If you’re new to specialist tax-efficient investments like BPR, VCTs and EIS, there are some practical steps you can take before writing your first case.
Many advisers are finding clients need additional ways to invest tax efficiently. It might be a client hits the pension lifetime allowance or is using their full ISA allowance. Or it might be that a client wants to plan for inheritance tax, but is concerned about losing control of assets in their lifetime.
If you’re an adviser with clients who could benefit – and it’s likely you are – but haven’t explored Business Property Relief (BPR), Venture Capital Trusts (VCTs) or Enterprise Investment Schemes (EIS), then now is an ideal time to get up to speed. That’s because key tax allowances are now frozen until at least 2026, so clients may benefit from more options to invest tax efficiently.

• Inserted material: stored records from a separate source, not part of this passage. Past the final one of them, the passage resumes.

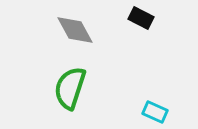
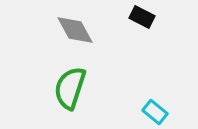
black rectangle: moved 1 px right, 1 px up
cyan rectangle: rotated 15 degrees clockwise
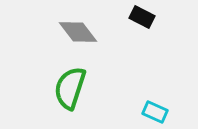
gray diamond: moved 3 px right, 2 px down; rotated 9 degrees counterclockwise
cyan rectangle: rotated 15 degrees counterclockwise
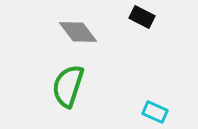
green semicircle: moved 2 px left, 2 px up
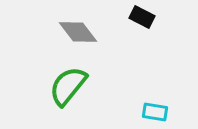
green semicircle: rotated 21 degrees clockwise
cyan rectangle: rotated 15 degrees counterclockwise
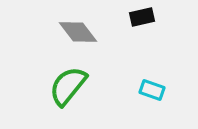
black rectangle: rotated 40 degrees counterclockwise
cyan rectangle: moved 3 px left, 22 px up; rotated 10 degrees clockwise
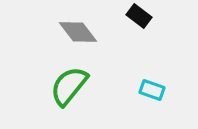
black rectangle: moved 3 px left, 1 px up; rotated 50 degrees clockwise
green semicircle: moved 1 px right
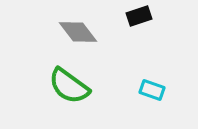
black rectangle: rotated 55 degrees counterclockwise
green semicircle: rotated 93 degrees counterclockwise
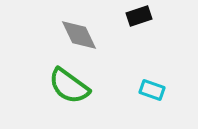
gray diamond: moved 1 px right, 3 px down; rotated 12 degrees clockwise
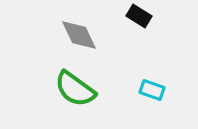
black rectangle: rotated 50 degrees clockwise
green semicircle: moved 6 px right, 3 px down
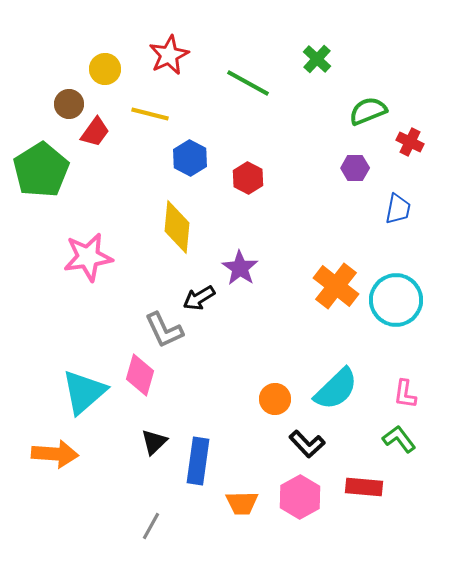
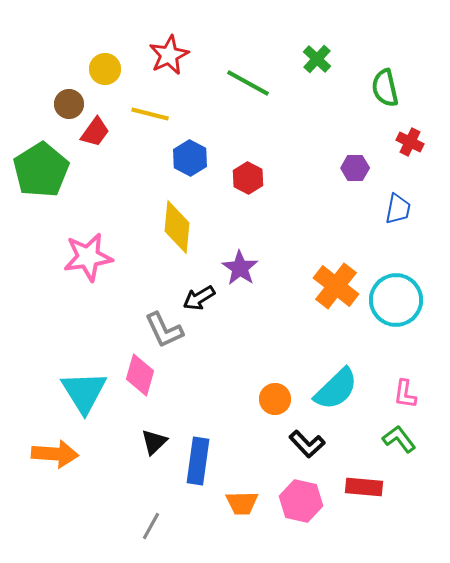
green semicircle: moved 17 px right, 23 px up; rotated 81 degrees counterclockwise
cyan triangle: rotated 21 degrees counterclockwise
pink hexagon: moved 1 px right, 4 px down; rotated 18 degrees counterclockwise
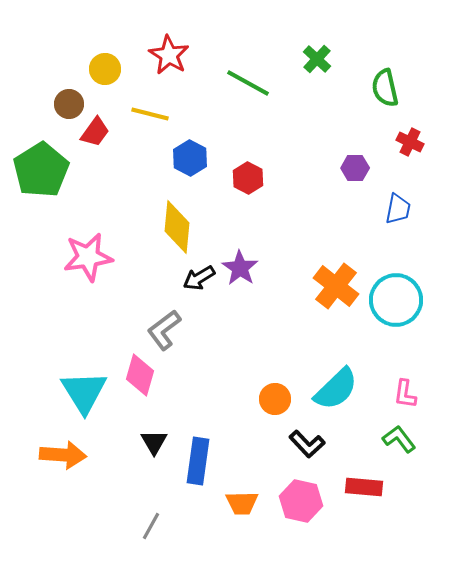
red star: rotated 15 degrees counterclockwise
black arrow: moved 20 px up
gray L-shape: rotated 78 degrees clockwise
black triangle: rotated 16 degrees counterclockwise
orange arrow: moved 8 px right, 1 px down
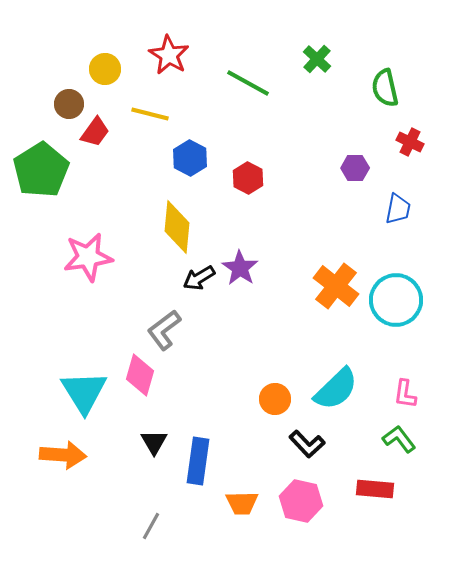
red rectangle: moved 11 px right, 2 px down
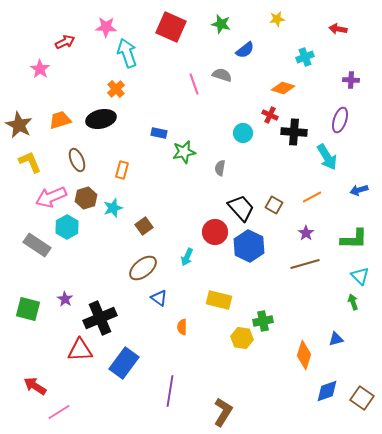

The legislation behind these types of investments has been backed by successive governments and offers a variety of tax reliefs (subject to qualifying criteria), designed to encourage investors to support young, growing companies by offering some compensation for the higher investment risks involved.
As part of a carefully planned portfolio, these investments can be extremely useful in planning for a range of clients and discussing them will add value to client reviews. They can also help grow your business, by increasing your assets under management through existing clients, word of mouth referrals and future generations too.
If you’ve not explored these investments, how do you go about it? It might seem daunting, but it’s not as complex as you might think and is similar to writing any other investment business.
Overcoming the ‘fear factor’
Fear of the unknown is a human instinct, so it is understandable many advisers steer away from these investments if they lack knowledge. But it’s a mistake not to learn about them, so you can advise on them if needed.
Mark Greenwood, Director of Compliance Services at The SimplyBiz Group, joined the Octopus Estate Planning Show recently.
He explained: “I would think in most advisers’ client banks there will be clients where tax-efficient investments are quite likely to be appropriate. These aren’t for every client, but advisers should be looking at tax-efficient investments, even if it’s to count them out.”
“Knowledge is everything,” says Mark. “Once advisers get to understand the investments, the fear dissolves.
“Not having the knowledge is not an excuse. It’s far better to have the knowledge, look at it, and decide that actually for this client it’s not the way to go.”
Goal-based risk approach
One of the most common concerns Mark Greenwood hears from advisers is about how to approach risk and suitability.
This is where advisers and clients should understand that it can be okay to have different pots of money at different risk ratings, notwithstanding their overarching attitude to risk.